CISMIL Military Security and Informations Center

Agency overview
- Formed: 2010
- Jurisdiction: Government of Portugal
- Minister responsible: Nuno Melo, Minister of National Defence;
- Agency executive: Admiral António Manuel Fernandes da Silva Ribeiro, Chief of the General Staff; Commodore Proença Mendes, Chief of the CISMIL;
- Parent department: Minister of National Defence
- Parent Agency: Armed Forces General Staff

= Centro de Informações e Segurança Militares =

Portuguese intelligence service

Centro de Informações e Segurança Militares (Portuguese for "Military Security and Informations Center") or CISMIL is the joint military intelligence service of the Armed Forces of Portugal.

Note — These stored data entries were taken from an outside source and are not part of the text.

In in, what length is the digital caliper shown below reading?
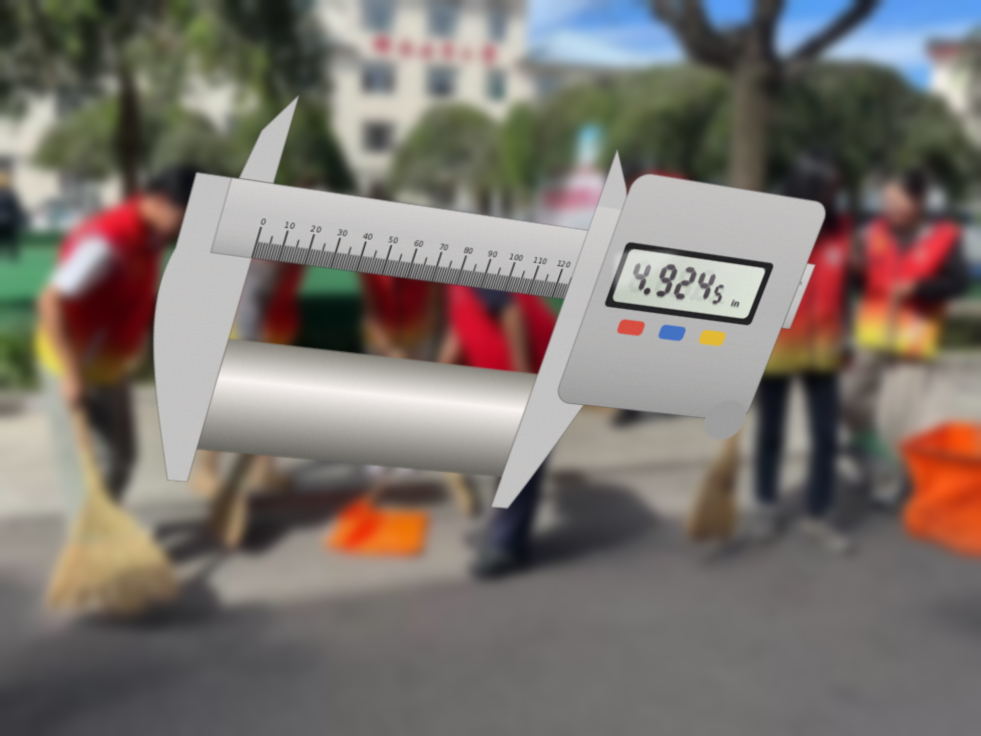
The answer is 4.9245 in
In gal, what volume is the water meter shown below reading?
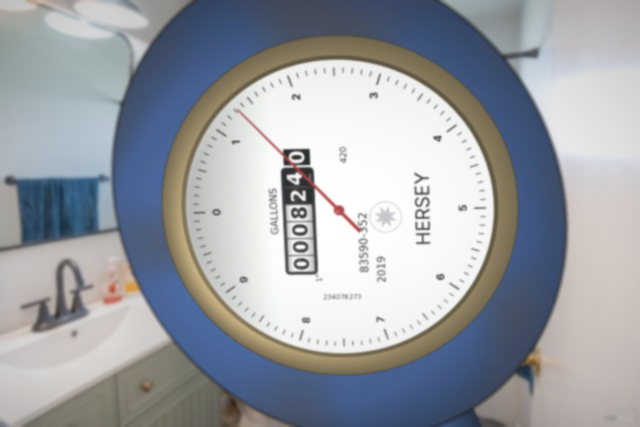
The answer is 8241.3 gal
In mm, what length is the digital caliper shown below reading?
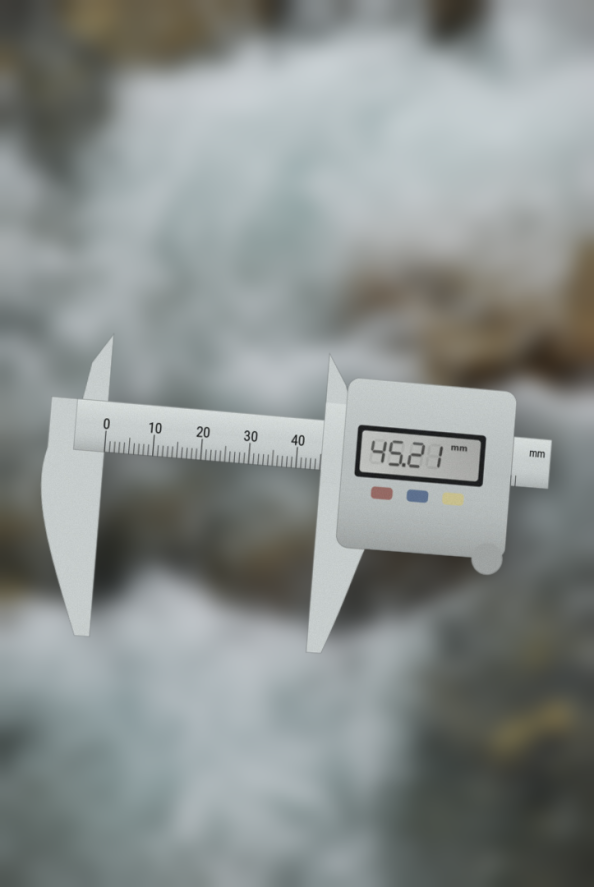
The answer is 45.21 mm
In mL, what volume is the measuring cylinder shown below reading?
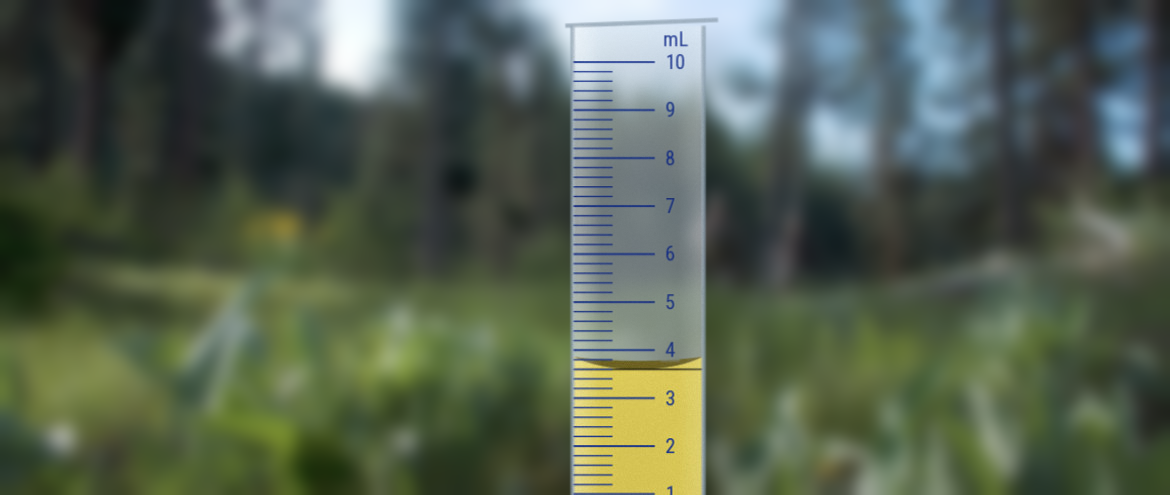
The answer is 3.6 mL
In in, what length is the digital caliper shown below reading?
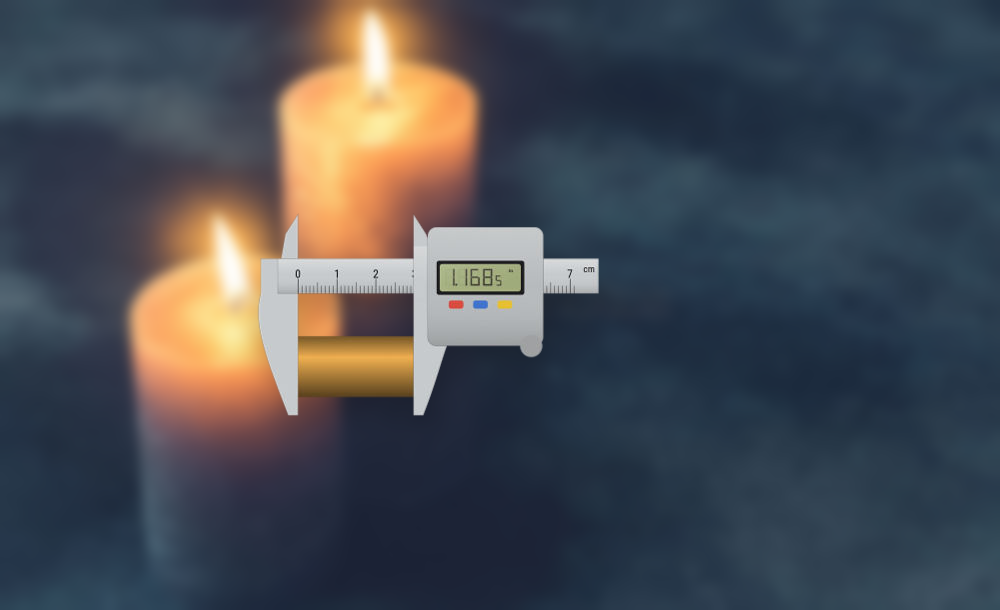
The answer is 1.1685 in
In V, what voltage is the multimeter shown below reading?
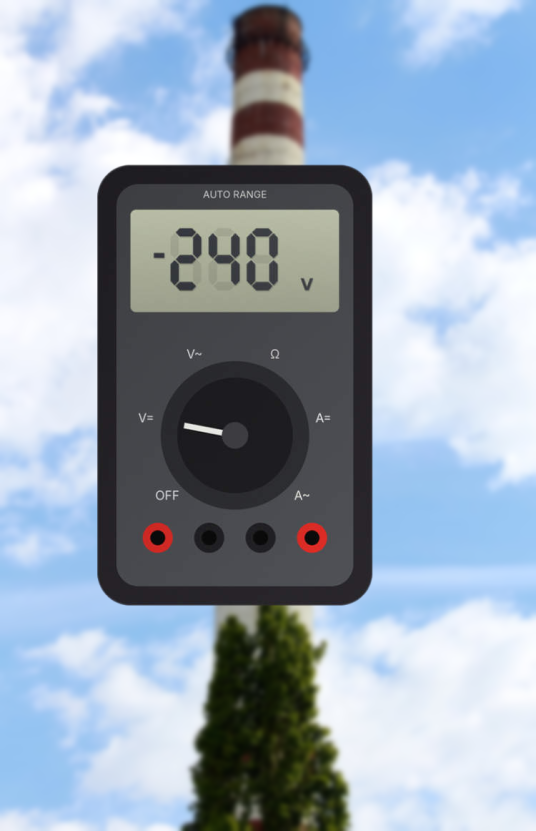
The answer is -240 V
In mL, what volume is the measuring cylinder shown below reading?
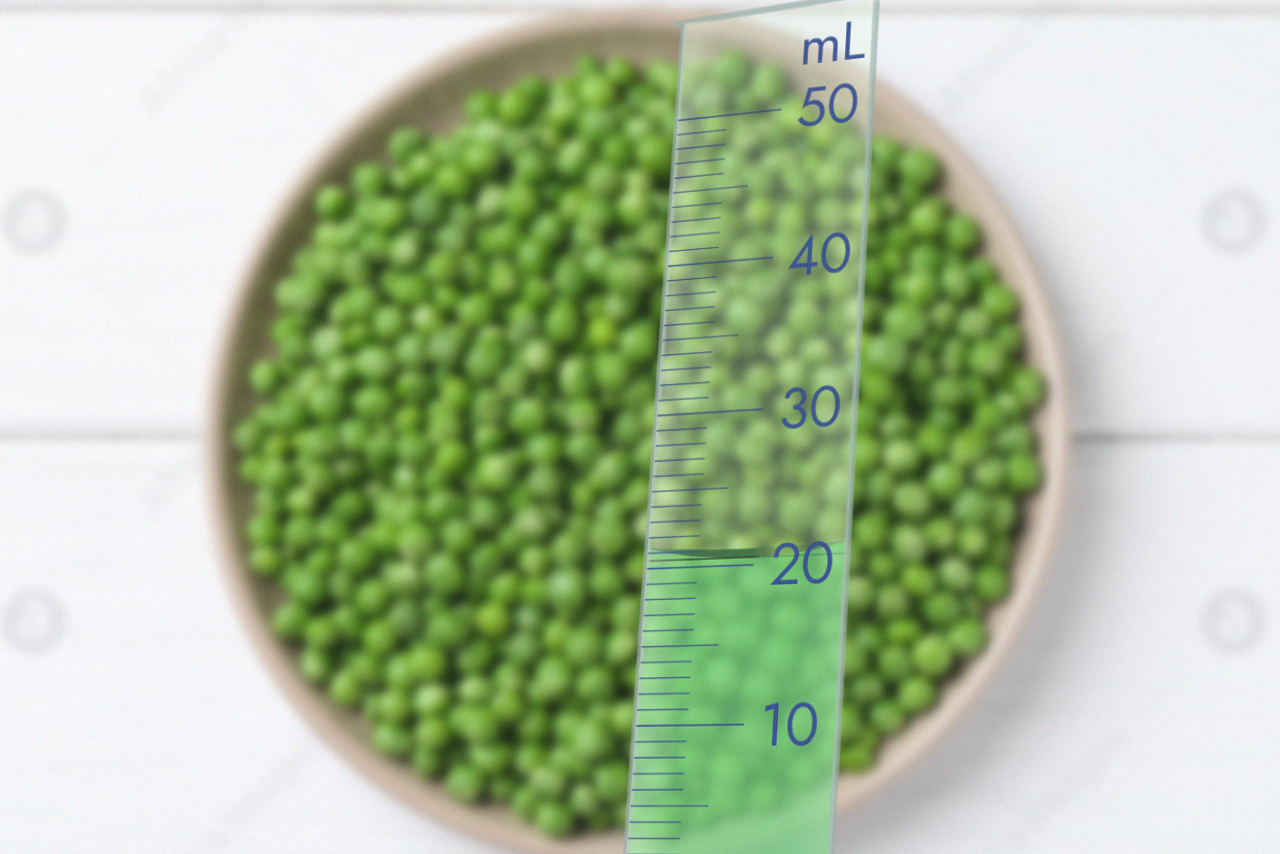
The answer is 20.5 mL
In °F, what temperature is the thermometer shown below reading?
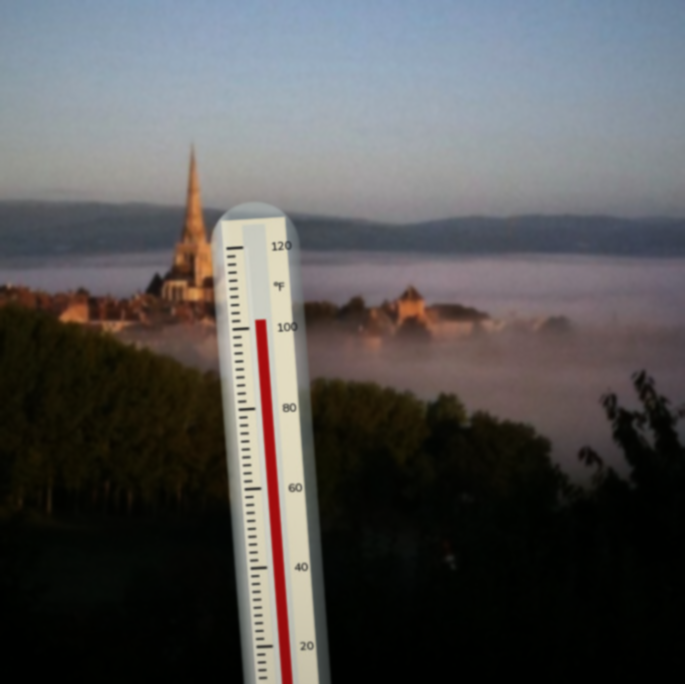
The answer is 102 °F
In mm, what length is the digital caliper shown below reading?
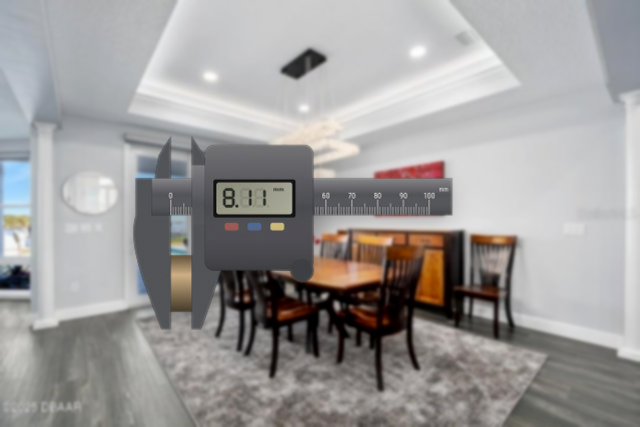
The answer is 8.11 mm
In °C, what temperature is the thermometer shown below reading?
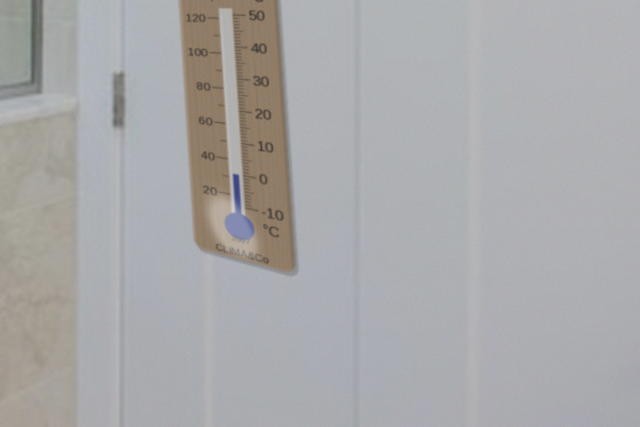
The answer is 0 °C
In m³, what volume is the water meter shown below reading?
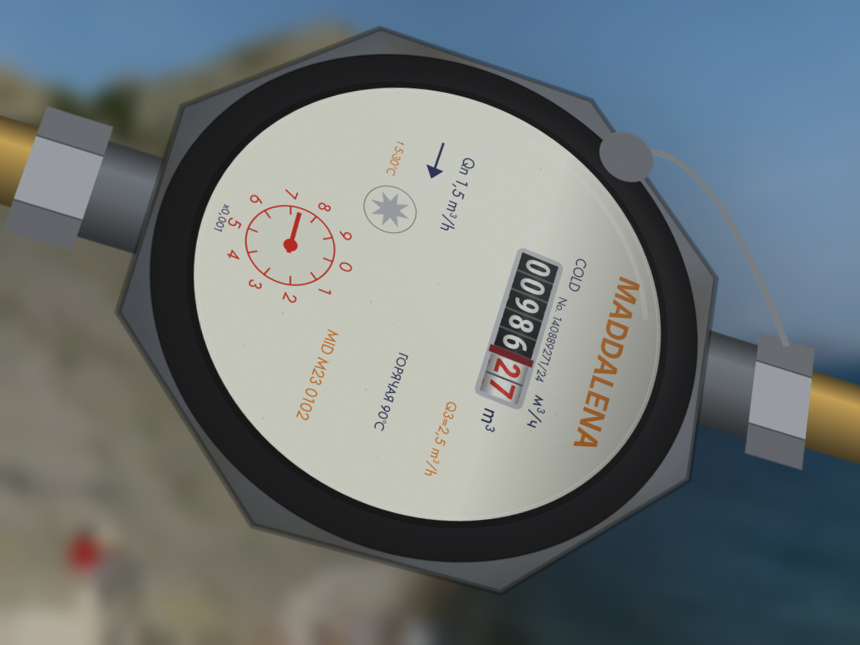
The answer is 986.277 m³
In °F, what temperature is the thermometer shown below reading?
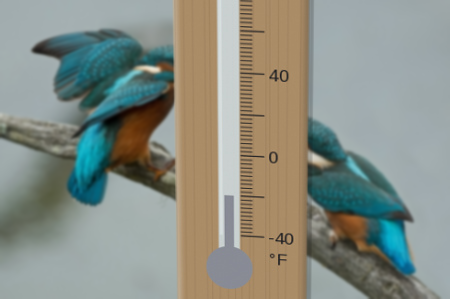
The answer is -20 °F
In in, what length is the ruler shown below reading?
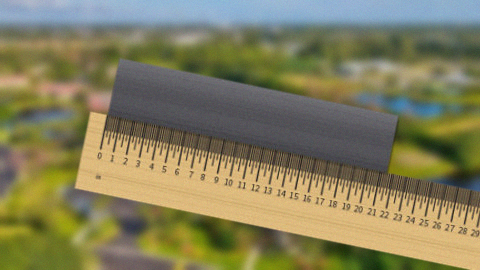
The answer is 21.5 in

The CISMIL is the body responsible for the production of the intelligence needed for the fulfillment of specific missions of the Portuguese Armed Forces and for ensuring the military security. It is part of the General staff of the Armed Forces (EMGFA) and is headed by a major-general or a rear-admiral.

==Organization==
In its organization, CISMIL includes:
1. Planning Bureau;
2. Research Coordination and Management Bureau;
3. Production Bureau;
4. Security and Counter-Information Bureau;
5. Defense and Military Attachés Liaison Office;
6. Support Section.

==History==
CISMIL was created in 2010 in the scope of the reorganization of the General Staff of the Armed Forces of Portugal (EMGFA). It is the successor of several Portuguese joint military intelligence services that existed in the past, namely the EMGFA 2nd Division (1974–75), the SDCI (1975–1976), the DINFO (1977–93) and the DIMIL (1993–97).

The framework law of the Informations System of the Portuguese Republic (SIRP) of 1984, predicted the existence of the SIM (Military Informations Service), that however was never created like that, the role of military intelligence continuing to be performed by the DINFO.

The reorganization of the SIRP, led to the creation of the SIEDM (Military and Defense Strategic Informations Service) in 1997. The new SIEDM assumed the roles previously planned to be divided by the two distinct and never activated agencies, the SIM (military intelligence) and the SIED (foreign strategic intelligence).

In 2007, the new reorganization of the SIRP led again to the separation of the foreign strategic intelligence from the military intelligence. The SIEDM became again the SIED (Defense Strategic Informations Service), with the sole role of foreign intelligence. To fulfill the role of military intelligence, the CISMIL was created in 2010.

It is known that CISMIL operatives were active in support of the Portuguese Forces in Kosovo, Lebanon and Afghanistan.